Starting at the line that contains "Tương thích các thiết bị di động", reproduce every line through the end of the entries below, with no pictures in the copy.

■ Provided data:
##############################

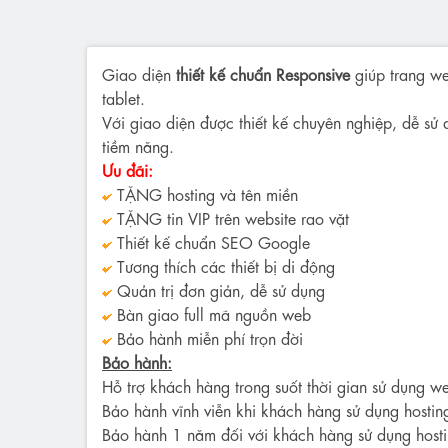
Giao diện
thiết kế chuẩn Responsive
giúp trang we
tablet.
Với giao diện được thiết kế chuyên nghiệp, dễ sử 
tiềm năng.
Ưu đãi:
TẶNG hosting và tên miền
TẶNG tin VIP trên website rao vặt
Thiết kế chuẩn SEO Google
Tương thích các thiết bị di động
Quản trị đơn giản, dễ sử dụng
Bàn giao full mã nguồn web
Bảo hành miễn phí trọn đời
Bảo hành:
Hỗ trợ khách hàng trong suốt thời gian sử dụng we
Bảo hành vĩnh viễn khi khách hàng sử dụng hostin
Bảo hành 1 năm đối với khách hàng sử dụng hosti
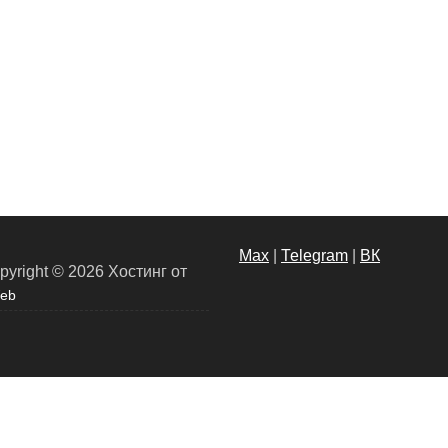
Max
|
Теlegram
|
ВК
pyright © 2026
Хостинг от
eb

##############################

■ Task response:
Tương thích các thiết bị di động
Quản trị đơn giản, dễ sử dụng
Bàn giao full mã nguồn web
Bảo hành miễn phí trọn đời
Bảo hành:
Hỗ trợ khách hàng trong suốt thời gian sử dụng we
Bảo hành vĩnh viễn khi khách hàng sử dụng hostin
Bảo hành 1 năm đối với khách hàng sử dụng hosti
Max
|
Теlegram
|
ВК
pyright © 2026
Хостинг от
eb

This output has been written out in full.